Object Name: Purple Velvet Doc Martins
Accessioned: 2009
Donor: gift
Notes: Given to me by my other half.

Comments: There are a few things that I am remembered by. One of those is a pair of black velvet Doc Martens I wore in primary school when I was about 11/12 years old. My aunt gave them to me and they were 1980s velvet romantic goth magic represented in boot form. I wore them, literally, into the ground. Towards the end they actually looked like they had mange but I loved them. When the velvet wore away so much it cracked to show the canvas underneath I attempted to colour in the exposed areas with a black permanent marker. How I loved those boots. What made that time more special was that those boots forged a very long lasting friendship. Emily, another slight eccentric like myself, wore the most amazing Docs money could buy at the time.  She had not one, but two pairs of fabulous footwear: A silver pair with an oil stain-like iridescence and a pair that were bright patent red. These boots form our first memories of each other, and all most 15 years later we still talk about those boots.

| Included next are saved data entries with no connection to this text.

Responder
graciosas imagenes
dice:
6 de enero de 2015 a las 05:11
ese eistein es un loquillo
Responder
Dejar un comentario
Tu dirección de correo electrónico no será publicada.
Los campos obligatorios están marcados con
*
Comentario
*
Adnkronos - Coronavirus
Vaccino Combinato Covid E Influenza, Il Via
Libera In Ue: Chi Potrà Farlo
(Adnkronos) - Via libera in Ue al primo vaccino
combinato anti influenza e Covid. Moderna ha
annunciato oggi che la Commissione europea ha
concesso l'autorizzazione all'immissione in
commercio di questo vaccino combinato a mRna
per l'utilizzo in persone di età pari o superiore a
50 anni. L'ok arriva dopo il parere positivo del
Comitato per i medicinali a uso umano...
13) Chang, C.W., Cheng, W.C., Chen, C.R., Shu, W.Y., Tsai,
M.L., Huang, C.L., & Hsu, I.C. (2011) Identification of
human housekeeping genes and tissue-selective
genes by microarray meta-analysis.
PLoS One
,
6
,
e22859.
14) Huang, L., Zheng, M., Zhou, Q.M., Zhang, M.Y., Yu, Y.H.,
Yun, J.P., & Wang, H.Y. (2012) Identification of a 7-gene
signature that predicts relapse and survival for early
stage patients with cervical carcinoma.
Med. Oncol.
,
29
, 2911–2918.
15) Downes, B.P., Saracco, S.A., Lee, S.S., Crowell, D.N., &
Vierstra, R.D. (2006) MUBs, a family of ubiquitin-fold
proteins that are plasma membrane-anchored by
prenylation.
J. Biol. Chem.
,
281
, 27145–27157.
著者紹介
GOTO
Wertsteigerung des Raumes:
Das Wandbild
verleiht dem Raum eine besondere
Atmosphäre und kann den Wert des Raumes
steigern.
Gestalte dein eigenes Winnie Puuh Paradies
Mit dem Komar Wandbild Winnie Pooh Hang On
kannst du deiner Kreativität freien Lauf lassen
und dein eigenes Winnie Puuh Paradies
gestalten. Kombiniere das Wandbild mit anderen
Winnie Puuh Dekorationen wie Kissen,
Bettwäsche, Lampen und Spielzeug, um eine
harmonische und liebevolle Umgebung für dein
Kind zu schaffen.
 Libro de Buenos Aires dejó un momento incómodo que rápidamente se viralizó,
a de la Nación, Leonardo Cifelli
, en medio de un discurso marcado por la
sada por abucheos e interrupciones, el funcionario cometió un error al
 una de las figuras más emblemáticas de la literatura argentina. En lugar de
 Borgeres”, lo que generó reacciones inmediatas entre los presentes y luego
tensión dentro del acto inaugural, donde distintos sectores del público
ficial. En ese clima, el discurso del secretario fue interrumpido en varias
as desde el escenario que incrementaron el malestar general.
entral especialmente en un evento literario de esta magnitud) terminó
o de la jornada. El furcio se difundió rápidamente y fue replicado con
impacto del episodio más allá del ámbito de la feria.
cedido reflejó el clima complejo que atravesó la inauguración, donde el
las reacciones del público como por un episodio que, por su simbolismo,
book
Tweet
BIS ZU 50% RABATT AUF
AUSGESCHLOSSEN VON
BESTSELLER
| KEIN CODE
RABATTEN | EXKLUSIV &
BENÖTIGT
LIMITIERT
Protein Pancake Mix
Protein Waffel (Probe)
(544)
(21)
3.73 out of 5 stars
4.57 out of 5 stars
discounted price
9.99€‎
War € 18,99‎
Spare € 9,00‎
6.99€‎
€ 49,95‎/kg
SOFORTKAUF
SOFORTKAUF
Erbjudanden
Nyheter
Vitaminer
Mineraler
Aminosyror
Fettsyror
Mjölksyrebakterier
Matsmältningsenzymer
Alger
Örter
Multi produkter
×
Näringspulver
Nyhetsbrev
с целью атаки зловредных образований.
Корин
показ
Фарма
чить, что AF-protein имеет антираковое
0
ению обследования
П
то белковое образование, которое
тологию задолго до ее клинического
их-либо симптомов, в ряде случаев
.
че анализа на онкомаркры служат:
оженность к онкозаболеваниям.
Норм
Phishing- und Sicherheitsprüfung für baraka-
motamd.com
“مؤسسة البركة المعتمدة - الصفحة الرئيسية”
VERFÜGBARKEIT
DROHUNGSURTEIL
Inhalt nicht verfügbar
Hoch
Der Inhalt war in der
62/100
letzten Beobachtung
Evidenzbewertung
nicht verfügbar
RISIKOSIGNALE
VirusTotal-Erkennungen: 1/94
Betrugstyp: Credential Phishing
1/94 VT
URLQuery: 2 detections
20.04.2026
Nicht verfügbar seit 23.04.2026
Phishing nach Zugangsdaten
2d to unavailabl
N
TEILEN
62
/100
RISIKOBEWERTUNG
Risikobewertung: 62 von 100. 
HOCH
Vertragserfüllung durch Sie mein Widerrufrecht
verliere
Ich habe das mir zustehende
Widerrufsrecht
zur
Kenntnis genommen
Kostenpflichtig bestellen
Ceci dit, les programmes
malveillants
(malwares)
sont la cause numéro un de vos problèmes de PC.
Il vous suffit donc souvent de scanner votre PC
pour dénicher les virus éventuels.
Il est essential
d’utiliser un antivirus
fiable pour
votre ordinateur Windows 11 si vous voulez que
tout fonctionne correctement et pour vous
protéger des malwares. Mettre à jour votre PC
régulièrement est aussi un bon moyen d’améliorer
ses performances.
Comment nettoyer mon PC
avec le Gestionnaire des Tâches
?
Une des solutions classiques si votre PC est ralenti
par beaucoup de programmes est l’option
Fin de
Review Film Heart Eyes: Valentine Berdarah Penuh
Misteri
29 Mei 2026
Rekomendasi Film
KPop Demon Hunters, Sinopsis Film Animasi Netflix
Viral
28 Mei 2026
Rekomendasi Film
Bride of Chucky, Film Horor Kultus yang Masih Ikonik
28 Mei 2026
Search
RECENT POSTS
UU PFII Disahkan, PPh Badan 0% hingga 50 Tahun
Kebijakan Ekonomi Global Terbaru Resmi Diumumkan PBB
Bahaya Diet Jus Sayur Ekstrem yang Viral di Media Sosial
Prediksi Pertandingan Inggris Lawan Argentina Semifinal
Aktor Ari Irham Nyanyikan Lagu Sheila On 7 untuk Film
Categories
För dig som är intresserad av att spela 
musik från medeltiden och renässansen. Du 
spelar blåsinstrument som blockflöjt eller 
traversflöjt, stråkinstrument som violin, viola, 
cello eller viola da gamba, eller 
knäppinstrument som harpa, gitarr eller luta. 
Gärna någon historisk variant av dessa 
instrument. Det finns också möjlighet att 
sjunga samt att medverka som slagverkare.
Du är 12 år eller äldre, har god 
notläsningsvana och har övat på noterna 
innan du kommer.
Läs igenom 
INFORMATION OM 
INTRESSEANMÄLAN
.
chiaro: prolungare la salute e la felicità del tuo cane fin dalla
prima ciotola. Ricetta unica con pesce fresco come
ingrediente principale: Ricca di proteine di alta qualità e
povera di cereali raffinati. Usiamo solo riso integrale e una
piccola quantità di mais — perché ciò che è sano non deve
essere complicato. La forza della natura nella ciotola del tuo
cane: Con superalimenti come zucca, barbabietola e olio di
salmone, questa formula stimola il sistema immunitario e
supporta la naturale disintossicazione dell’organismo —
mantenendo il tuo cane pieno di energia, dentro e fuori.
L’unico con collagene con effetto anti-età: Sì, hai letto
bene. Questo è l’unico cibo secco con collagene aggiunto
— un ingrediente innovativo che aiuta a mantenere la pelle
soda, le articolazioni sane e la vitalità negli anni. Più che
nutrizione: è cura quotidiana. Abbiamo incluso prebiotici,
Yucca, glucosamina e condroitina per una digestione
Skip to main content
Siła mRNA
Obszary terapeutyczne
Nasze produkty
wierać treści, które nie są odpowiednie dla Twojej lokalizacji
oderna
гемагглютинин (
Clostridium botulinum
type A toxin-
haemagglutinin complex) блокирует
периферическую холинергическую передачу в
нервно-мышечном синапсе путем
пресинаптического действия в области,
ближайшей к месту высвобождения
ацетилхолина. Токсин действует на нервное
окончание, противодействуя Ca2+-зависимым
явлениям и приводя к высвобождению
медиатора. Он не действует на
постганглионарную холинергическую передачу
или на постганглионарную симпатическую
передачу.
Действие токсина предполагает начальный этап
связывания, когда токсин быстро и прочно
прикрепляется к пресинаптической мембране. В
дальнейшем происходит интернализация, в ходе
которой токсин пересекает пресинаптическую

So it was my glorious other half that tasked himself with finding me a new pair. Having searched the internet for them myself, all I ever found was blog posts bemoaning the lack of velvet Docs. They appear to have been an exclusively 1980s phenomena. So with a tall order and a girlfriend with rather large feet, my other half stalked Ebay patiently. It finally paid off. Last year he secured a pair of purple velvet, size 8 genuine Doc Martens for an undisclosed amount. Unfortunately I regard them so highly I barely wear them. I hope to change that (somewhat) in the new year.